Is it good enough to recommend to friends and family who want to start mountain biking for under $500? Description "How much do I need to spend for a mountain bike?" is a question we often hear from folks looking to get into the sport or get some exercise on bike trails. Our answer is often...




www.mtbr.com


----------



## lotusdriver (Sep 15, 2013)

lt looks great for casual trail and family rides where you won't be smashing down rock gardens or nailing black routes at the trail park.


----------



## bjcccat (Jul 28, 2009)

This is not a bike intended or safe for any off-road riding beyond smooth gravel. One photo-op ride by an experienced rider does not make this bike worthy of that terrain. 

Feel free to brand me a bike-snob. However, I say this all from a good place, as this is a purely deceptive post.


----------



## bow53 (Jan 8, 2021)

id rather buy this bike then a trek marlin. dang those marlins are peices of crap


----------



## j-t-g (Aug 15, 2013)

Components aside all these frames are basically the same. Sorry you had a bad experience with Trek but it coulda been anybody's hard tail for the same amount of money. They look different but they're basically identical except the garbage that's strapped to them.


----------



## DeeCount (Oct 3, 2020)

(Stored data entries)
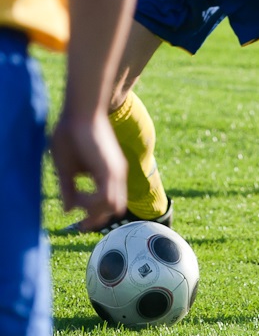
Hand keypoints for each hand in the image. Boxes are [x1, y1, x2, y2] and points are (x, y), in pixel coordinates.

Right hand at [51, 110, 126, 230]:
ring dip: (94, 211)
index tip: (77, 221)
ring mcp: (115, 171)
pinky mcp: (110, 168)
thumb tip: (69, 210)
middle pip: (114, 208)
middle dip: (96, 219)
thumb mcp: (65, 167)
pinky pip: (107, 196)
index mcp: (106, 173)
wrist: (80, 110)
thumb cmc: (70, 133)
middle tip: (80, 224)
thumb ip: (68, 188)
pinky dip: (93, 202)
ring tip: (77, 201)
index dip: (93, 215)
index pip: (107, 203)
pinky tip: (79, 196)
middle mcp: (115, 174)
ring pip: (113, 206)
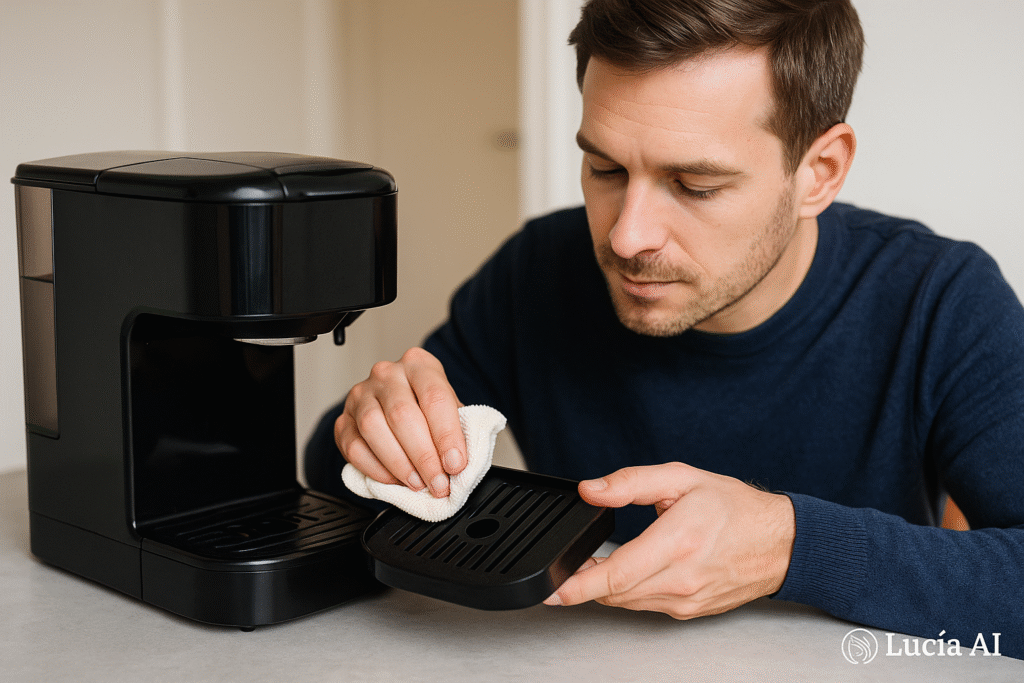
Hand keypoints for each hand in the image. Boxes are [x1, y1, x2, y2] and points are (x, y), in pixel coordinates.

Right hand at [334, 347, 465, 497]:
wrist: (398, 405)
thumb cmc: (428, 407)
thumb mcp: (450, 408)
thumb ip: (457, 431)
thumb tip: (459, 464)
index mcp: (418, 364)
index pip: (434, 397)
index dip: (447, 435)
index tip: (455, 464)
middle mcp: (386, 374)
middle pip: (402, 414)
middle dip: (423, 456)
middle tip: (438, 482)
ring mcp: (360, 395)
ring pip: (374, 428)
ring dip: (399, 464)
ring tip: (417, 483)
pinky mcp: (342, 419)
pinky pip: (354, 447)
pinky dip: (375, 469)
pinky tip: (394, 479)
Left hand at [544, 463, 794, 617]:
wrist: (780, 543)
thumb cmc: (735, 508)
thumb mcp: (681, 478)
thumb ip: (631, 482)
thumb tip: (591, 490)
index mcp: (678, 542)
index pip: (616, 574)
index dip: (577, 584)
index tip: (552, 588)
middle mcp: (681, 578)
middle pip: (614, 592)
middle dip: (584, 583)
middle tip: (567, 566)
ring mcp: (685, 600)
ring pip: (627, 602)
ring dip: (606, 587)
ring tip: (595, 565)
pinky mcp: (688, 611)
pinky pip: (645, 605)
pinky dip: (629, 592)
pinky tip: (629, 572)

_What this exercise asks_.
A. Using the budget mountain bike thread, answer these questions:
(i) What kind of riding does lotusdriver say the bike looks great for?
(ii) According to bjcccat, off-road riding beyond what surface is the bike not intended or safe for?
(iii) Which bikes does bow53 call pieces of crap?
B. Write the next part of the budget mountain bike thread, picking up after its final line.

_Task-by-task outputs_.
A.
(i) Casual trail and family rides
(ii) Smooth gravel
(iii) Trek Marlin bikes

B.
bjcccat said:


> This is not a bike intended or safe for any off-road riding beyond smooth gravel. One photo-op ride by an experienced rider does not make this bike worthy of that terrain.


That's what I was thinking too but I actually watched the YouTube video that then led to autoplay of other YouTube channels reviewing the bike, one actually taking it down a black trail. That particular reviewer gave what seemed like a critical review of component selection but in the end the bike seemed pretty legit for a $500 bike. Not that I would ever buy one 😋 But for a cheap light trail bike it seems like it would work ok. I guess it would depend on what your version of "trail" is. It's pretty heavy though, just over 36lbs.

Edit: They reviewer said the drivetrain sucked and the fork had zero damping. Upgrade those items with used or cheap components and then it's a cheap/solid trail ride.


----------



## lotusdriver (Sep 15, 2013)

As a bike for dad to ride with the kids on their bikes, or a bike to take on the back of the motor home for getting about while on holiday, it's ideal.
Not so expensive that it would be a disaster if it was stolen, but good enough for a bit of casual trail riding.
Looks solid enough to cope with that, l don't think it would fall to pieces if you took it to a trail centre either, although it would of course not be the ideal choice.


----------



## unerlaubt (Aug 2, 2019)

bjcccat said:


> This is not a bike intended or safe for any off-road riding beyond smooth gravel. One photo-op ride by an experienced rider does not make this bike worthy of that terrain.
> 
> Feel free to brand me a bike-snob. However, I say this all from a good place, as this is a purely deceptive post.


Yeah, you're a bike snob.
This bike is fine for typical green and blue trail riding. The community was taking bikes with smaller tires, weaker brakes, steeper geo, and less responsive & shorter travel forks down blacks for decades. And those didn't even come with a dropper or a kickstand!


----------



## shwndh (Nov 20, 2004)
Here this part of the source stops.